One way we could do this is to broaden out the number of councils that we scrape; and the second would be to go deeper, scraping the content of the actual PDFs which contain the detailed responses themselves, and make that searchable, too.

There are some hurdles to be overcome – and I’ve been working on those over the last week.

The first is that only a small proportion of Scottish councils actually publish a disclosure log. According to some research I carried out last last weekend, these account for only 8 councils (25% of the total). Amongst those, only two of Scotland’s seven cities actually had discoverable disclosure logs. I’ve posted a list of them here. And, of course, the quality of what they provide – and the formats in which they present their data- vary significantly.

The second issue is that about half of those with disclosure logs post their responses in PDFs. These files contain scanned images. So the text can’t be easily extracted. However there are tools which, when used in combination, can yield good results.

In preparation for the next Code The City session I spent two days and a couple of evenings experimenting with different options. Keeping with Iain and Tom’s original approach, and bearing in mind my own slender coding abilities, I looked for Python-based solutions.

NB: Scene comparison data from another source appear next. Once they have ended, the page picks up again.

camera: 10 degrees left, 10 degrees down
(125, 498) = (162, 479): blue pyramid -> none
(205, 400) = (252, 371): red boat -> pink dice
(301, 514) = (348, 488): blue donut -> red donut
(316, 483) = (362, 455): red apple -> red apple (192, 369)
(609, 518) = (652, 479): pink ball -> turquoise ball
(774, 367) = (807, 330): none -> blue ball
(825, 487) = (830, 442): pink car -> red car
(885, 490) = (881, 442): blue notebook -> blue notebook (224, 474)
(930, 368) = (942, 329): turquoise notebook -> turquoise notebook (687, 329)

After several abortive attempts I settled on this solution. It uses Tesseract and PyPDF (the original site for which appears to have disappeared – but this one works).

In setting up my environment I had several difficulties in getting Tesseract and its dependencies installed. I’d missed that you could, on Ubuntu-based systems use the command:

"sudo apt-get install tesseract-ocr"

(as I’d being trying “sudo apt-get install tesseract” (ie without the -ocr) and it had failed.

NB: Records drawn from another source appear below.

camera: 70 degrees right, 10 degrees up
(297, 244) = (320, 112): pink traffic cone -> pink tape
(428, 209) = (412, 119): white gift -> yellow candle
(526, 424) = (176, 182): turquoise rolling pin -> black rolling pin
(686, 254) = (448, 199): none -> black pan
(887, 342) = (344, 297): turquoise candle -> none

Instead, I’d tried downloading the source and compiling that according to these instructions.
(HINT – try at all costs to avoid this option if there is the possibility to use a package manager to do the job). The upshot was that running multipage-ocr.py failed every time due to Tesseract and its many dependencies not being installed properly.

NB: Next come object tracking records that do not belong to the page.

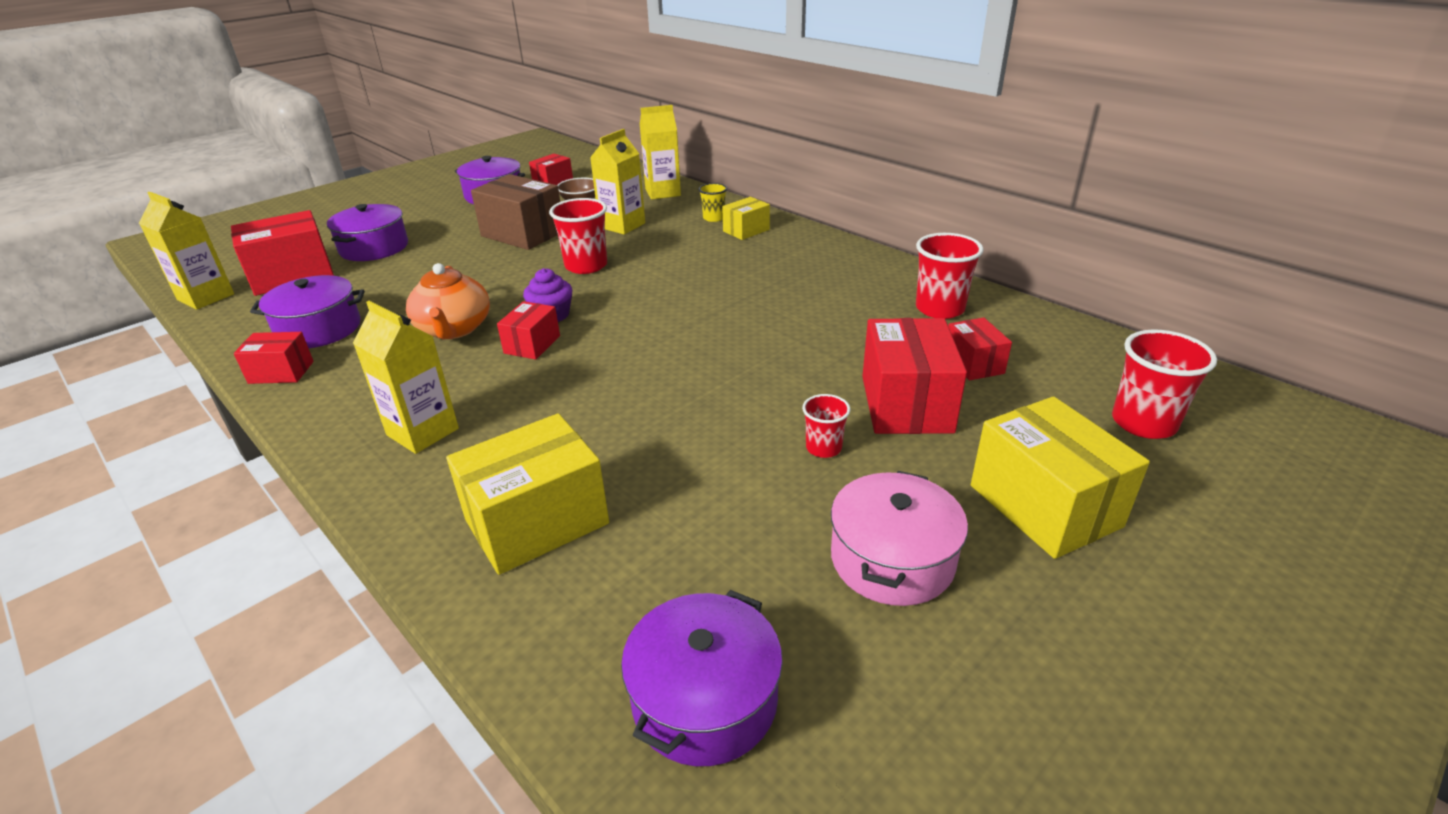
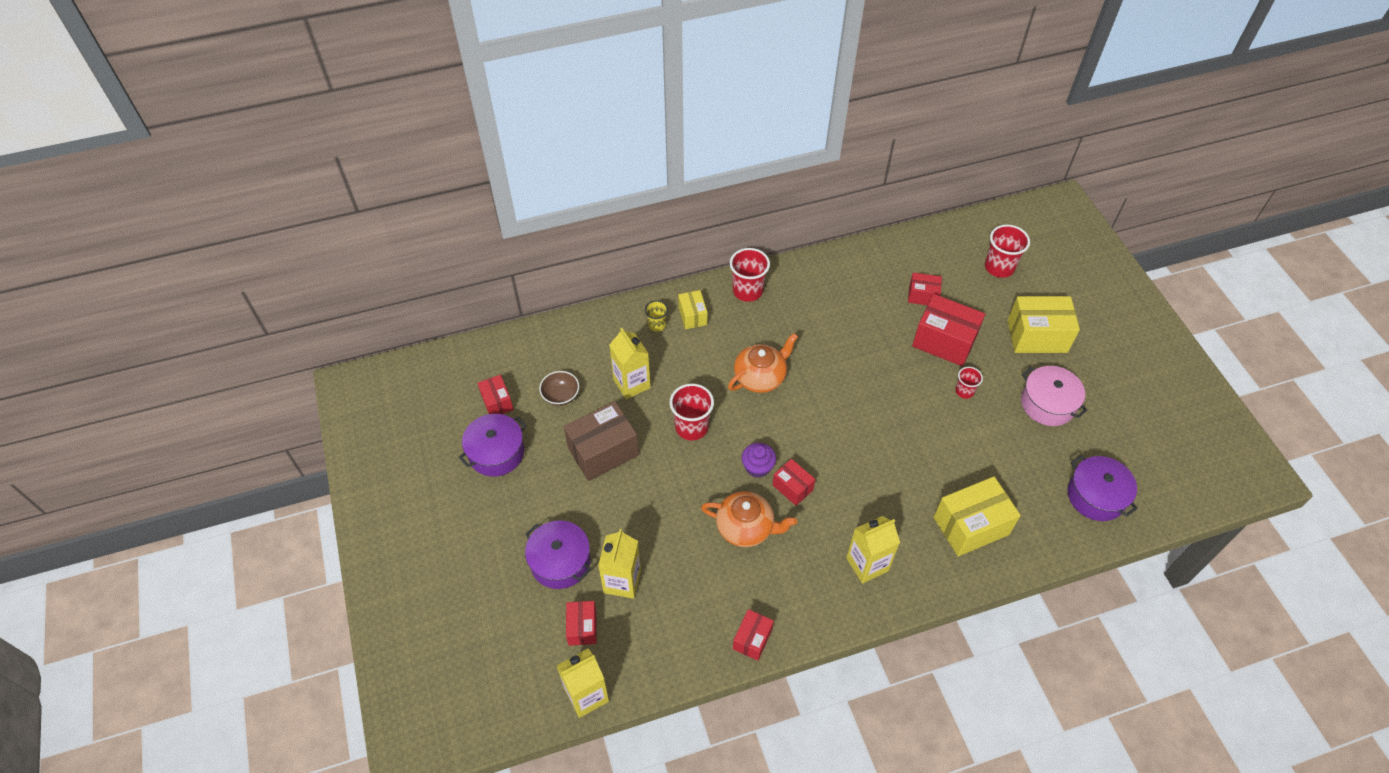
camera: 65 degrees left, 20 degrees up
(292, 276) = (582, 627): red box -> red box, size x0.55
(319, 329) = (697, 612): purple pot -> none
(537, 522) = (971, 526): yellow box -> yellow box turned 75 degrees clockwise
(663, 192) = (581, 336): yellow carton -> yellow carton (622, 581)
(694, 285) = (760, 377): none -> orange teapot
(939, 309) = (860, 277): red cup -> red cup (747, 291)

Trying to fix it by installing the pre-packaged option, then trying remove it and reinstall via the apt-get package manager failed several times and took hours to get rid of the manual install and start with a clean installation. As soon as I did the code worked.

So, running it from the command line thus:

python multipage-ocr -i abcde.pdf -o output.txt

generated a high quality txt file which had OCRed the PDF. You can see the input file here and the output file here. As you will see – the quality of the output is very good.

Notebook and laptop

Notes for the weekend

So, for the weekend ahead, here are some things I would like for us to look at:

  • amending the scraping to work over all eight sites if we can – and look at how this affects the original information request ontology from weekend one.
  • grabbing the PDFs and storing them to a temporary location for conversion. The process is quite slow to run and processing a 2 or 3 page document can take some time.
  • running the script, not from the command line but using os.system() or similar, passing the parameters
  • limiting the OCR to work on only the first two or three pages (max). Note: I saw one Aberdeen City Council PDF which ran to 120 pages! Beyond the first couple of pages the content tends to be of less relevance to the original query – and forms background in some way as far as I can see.
  • convert the multipage-ocr script to not (just) output to a txt file, but to grab the text as a bag of words, remove stop words, and store the output in a searchable DB field – associated with the original web pages / links.
  • set up some hosting with all database, python scripts with dependencies and a web front end onto it.
  • Further options would be to look at for standard structure in the documents and use that to our advantage – and to set up an API onto the gathered data……)
  • (* update)  – we need to track which FOI responses have already been indexed and only schedule indexing of new ones, and
  • ww could use What Do They Know RSS feeds for missing councils https://www.whatdotheyknow.com/body/glasgow_city_council (although this would not be a full set).

And probably a whole pile of stuff that I’ve not yet thought of.

I’m looking forward to seeing how this comes along!